Our children need to develop their self-confidence and self-worth, creative and innovative thinking, critical and analytical skills, team work and communication skills to have the chance to reflect the highest quality of human capital and to be competitive in the global market place.

Ahead of waiting for government and policy initiatives which might address these factors, what changes that are necessary to address the demands on preparing our children for  the future?  What changes do we need to initiate while we are still stuck in a system which works on mass production, rote learning, surface learning and is archaic in structure? Ken Robinson features in his seminal work Out of our Minds that ‘Raising academic standards alone will not solve the problems we face; it may compound them. To move forward, we need a fresh understanding of intelligence, of human capacity, and of the nature of creativity. Human intelligence is richer and more dynamic than we have ever been led to believe by formal academic education (2011).
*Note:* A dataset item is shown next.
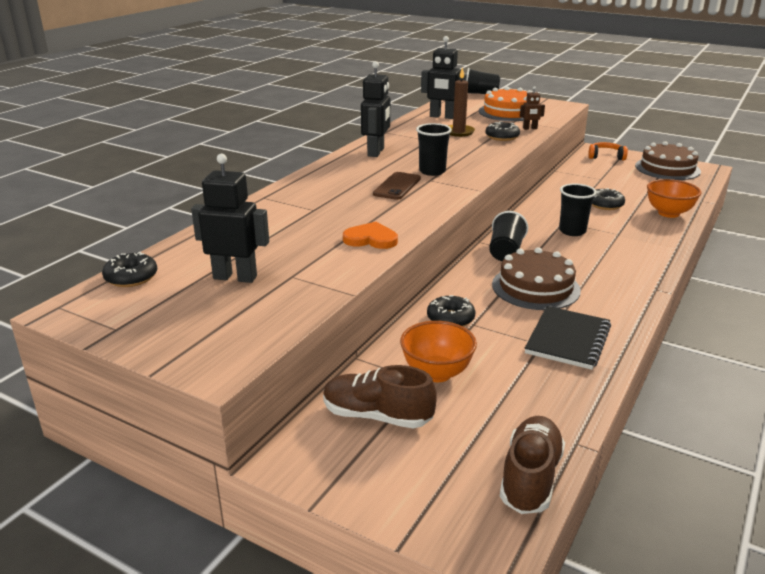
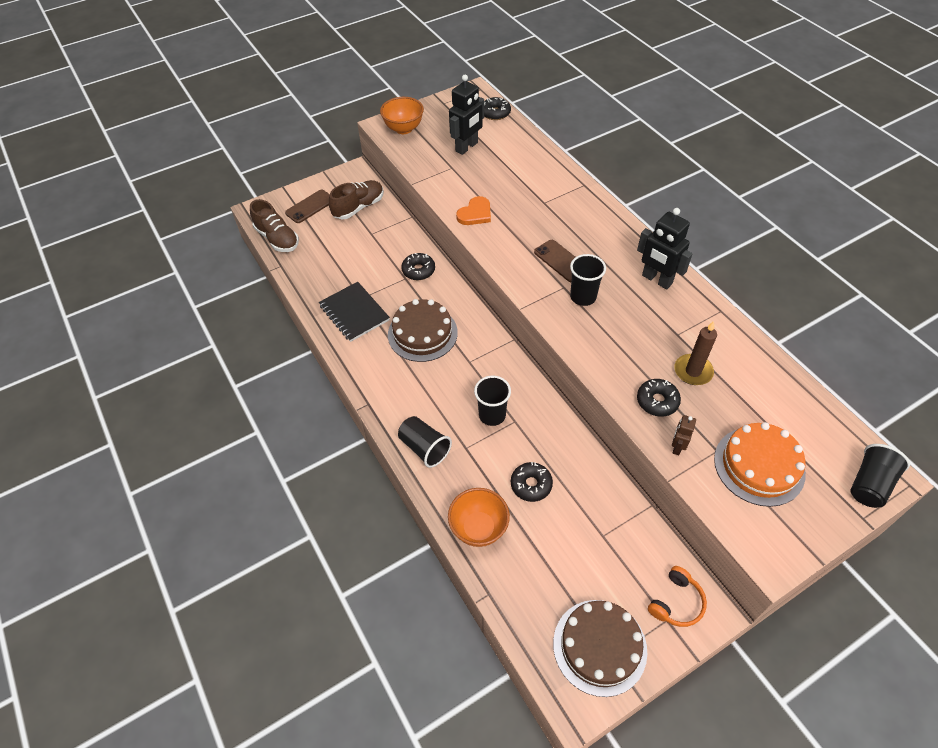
camera: 120 degrees right, 25 degrees up
orange bowl [400,321,477,382] -> orange bowl moved to [380,97,424,134]
black robot [421,36,467,119] -> none
black cup [489,211,528,261] -> black cup moved to [398,416,452,468]
none -> brown phone [285,190,329,223]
A fresh understanding of intelligence and how we assimilate knowledge is featured by Howard Gardener in 5 Minds for the Future and Multiple Intelligences.



There is wide recognition that the challenge is global, and those who invest in making a difference ahead of the transformation such as the Gates Foundation highlight that ‘Education is an essential foundation that we cannot skip or neglect if we hope to provide sustainable, long-term economic and entrepreneurial growth’ (Bill Gates at Government Leaders Forum, Washington 2009) and the Gates foundation stresses that while we wait for the initiative and effort for a system reform and a vision of matching skills development with the workplace, the widely acknowledged notion is that teachers are at the heart of successful learning.

Evidence shows clearly what most people know intuitively: teachers matter more to student learning than anything else inside a school. But they need support to help students succeed, and they deserve recognition and rewards for doing a great job and in the interim ahead of transformation, the support and confidence that they will be empowered to make a difference.

We additionally need to better understand what makes a teacher effective and to rethink the way we recruit, retain, and evaluate teachers in our schools in order to improve student outcomes.

The notion that we as educators can solve the problem of education by placing blame is unproductive and detrimental to success. The blame game seeks to remove responsibility and impairs discourse about reform in public education. Teachers have responsibility within the system and play integral part for any reform effort to be effective. Successful teachers must have high expectations of themselves and their students. It is strongly advocated that teachers should never go a single year without self-directed professional development even if it is reading up on a new pedagogical approach with a group of like-minded colleagues.

The truth is that the opportunity for change already exists in passionate leadership within schools and in committed teachers. We need to acknowledge that we have the power to innovate, to transform our learning approaches and that it is time for the education profession to stand up and prove its professional status.